**Selected passage:**

Much of the interest in drones has centred on their potential as cargo carriers but they could also help keep larger aircraft flying.

At the Farnborough Airshow, European plane maker Airbus demonstrated how the lightweight craft, fitted with a high definition camera, could carry out a visual inspection of one of its A330s.

The drone can reach parts of the plane such as the upper fuselage that previously required a human inspector perched, in all weathers, on a cumbersome telescopic platform.

Airbus claims that the drone can carry out an inspection in only 10-15 minutes, compared with two hours for conventional methods.

New research also shows that the public would welcome the use of drones for some commercial purposes, according to a survey carried out on behalf of the Royal Aeronautical Society.

The research, conducted by the ComRes on behalf of the society, found that 46% of respondents  agreed that drones could make a significant contribution to the UK economy and society. Some 91% supported drone use for emergency response, 86% for environmental conservation , 85% for police surveillance and 81% for infrastructure management.

**Collected data:**
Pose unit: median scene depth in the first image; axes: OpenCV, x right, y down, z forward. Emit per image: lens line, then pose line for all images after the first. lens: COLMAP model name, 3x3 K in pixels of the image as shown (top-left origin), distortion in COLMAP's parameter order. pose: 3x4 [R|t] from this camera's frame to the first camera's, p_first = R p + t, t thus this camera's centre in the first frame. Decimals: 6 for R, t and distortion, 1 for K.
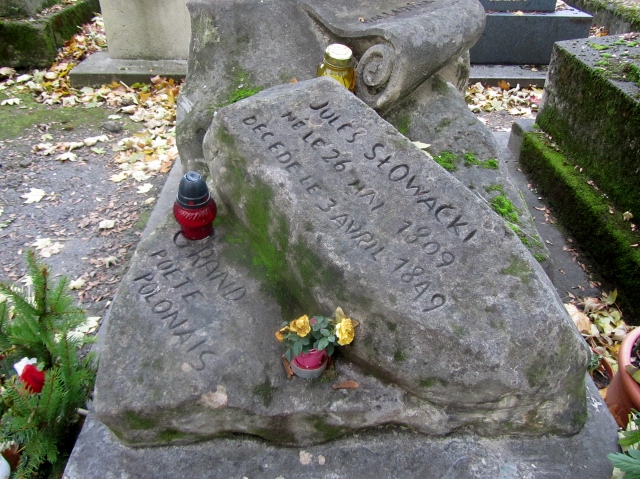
lens RADIAL K [[531.3, 0, 318.9], [0, 531.3, 239.3], [0, 0, 1]] dist [-0.027852, -0.000907]
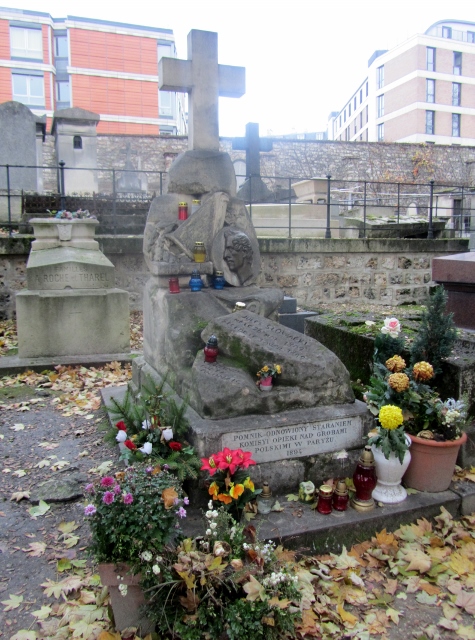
lens RADIAL K [[531.3, 0, 238.5], [0, 531.3, 319.0], [0, 0, 1]] dist [-0.027852, -0.000907]
pose [[0.949802, -0.059075, 0.307222, -0.427490], [0.191128, 0.887015, -0.420326, 0.449462], [-0.247680, 0.457945, 0.853780, -0.676971]]
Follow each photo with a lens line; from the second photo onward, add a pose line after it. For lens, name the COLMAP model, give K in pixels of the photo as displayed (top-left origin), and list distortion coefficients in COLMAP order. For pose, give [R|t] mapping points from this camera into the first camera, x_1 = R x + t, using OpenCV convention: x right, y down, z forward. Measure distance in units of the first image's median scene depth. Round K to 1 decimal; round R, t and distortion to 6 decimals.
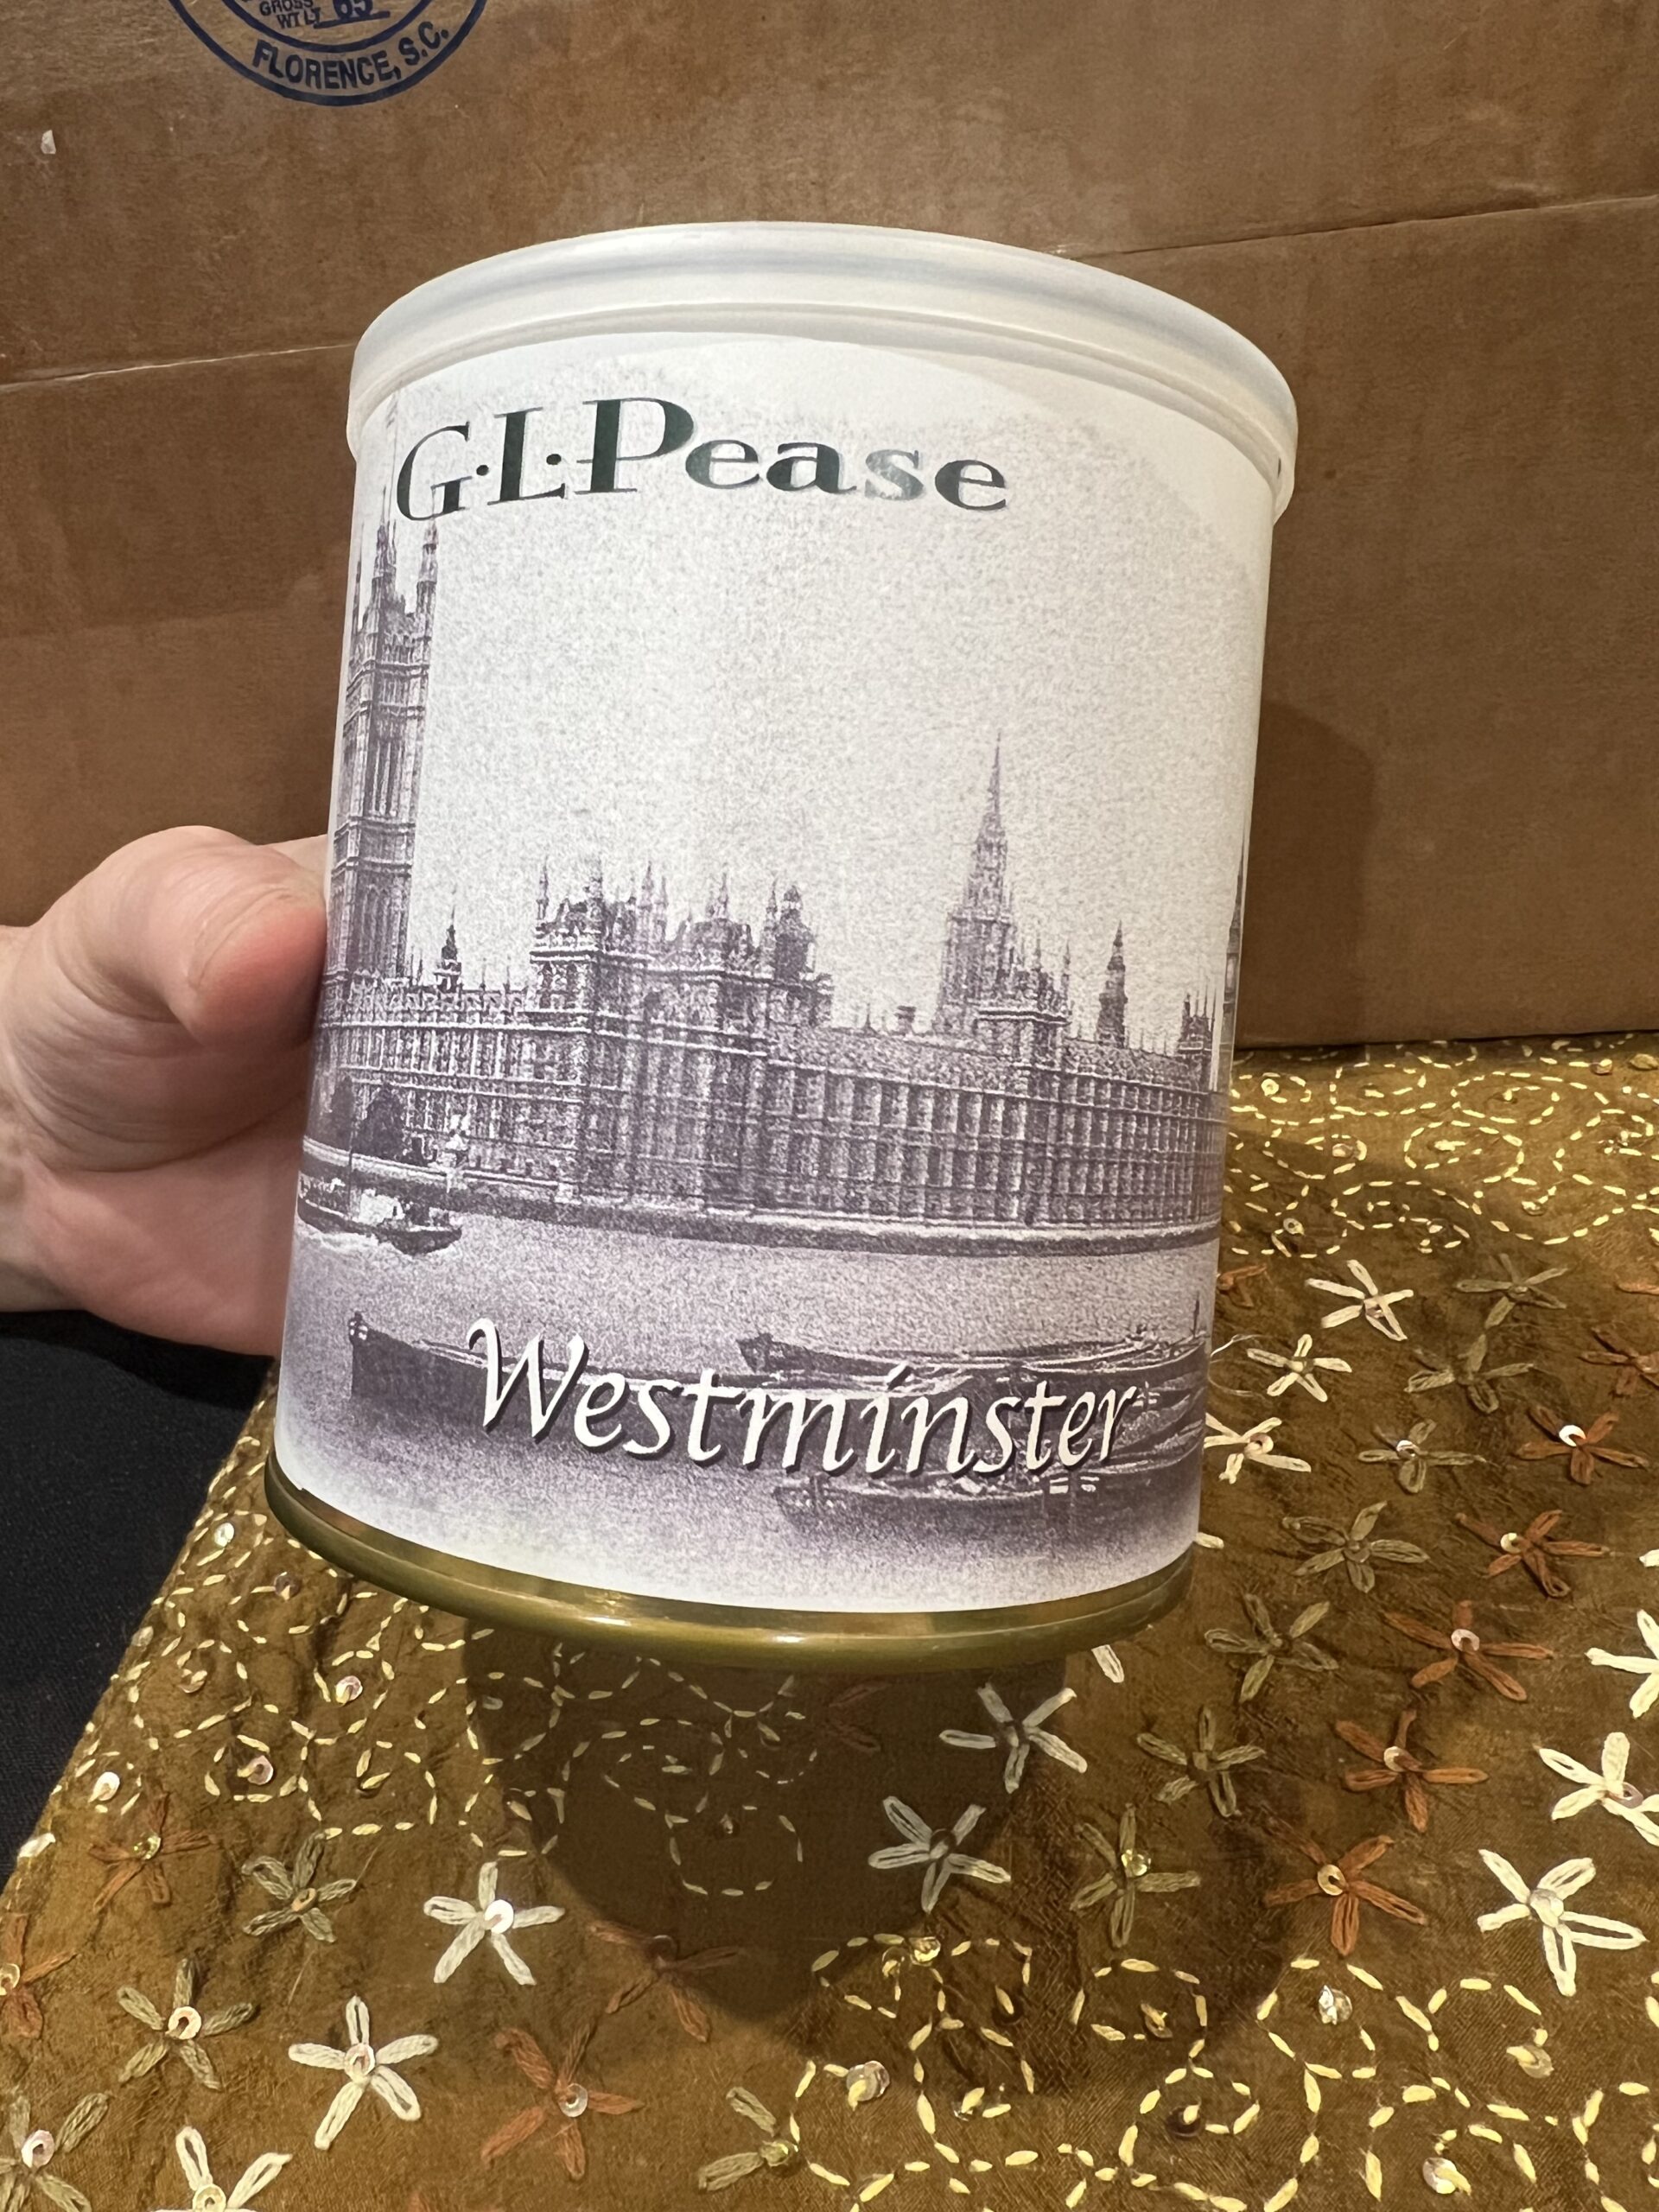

**Directions:**
A - Translate this sentence from the article on drone aircraft inspections into Spanish: "Airbus claims that the drone can carry out an inspection in only 10-15 minutes, compared with two hours for conventional methods."
B - Continue the article on drone aircraft inspections from its last sentence.

**Answers provided:**
A - Airbus afirma que el dron puede realizar una inspección en solo 10-15 minutos, en comparación con las dos horas de los métodos convencionales.

B -
Drones will also play a role in delivering humanitarian aid to disaster areas. Independent drone delivery service Flirtey has teamed up with Johns Hopkins University School of Medicine in the US to demonstrate the use of unmanned aircraft in delivering humanitarian aid to a disaster area.

UPS has formed a partnership with medical alliance Gavi and robotics firm Zipline to explore the use of unmanned aircraft to deliver vaccines to remote locations in Rwanda.

The UPS Foundation has awarded an $800,000 grant to support the launch of the Gavi and Zipline initiative, with the belief that the model could be applicable in other areas of the world.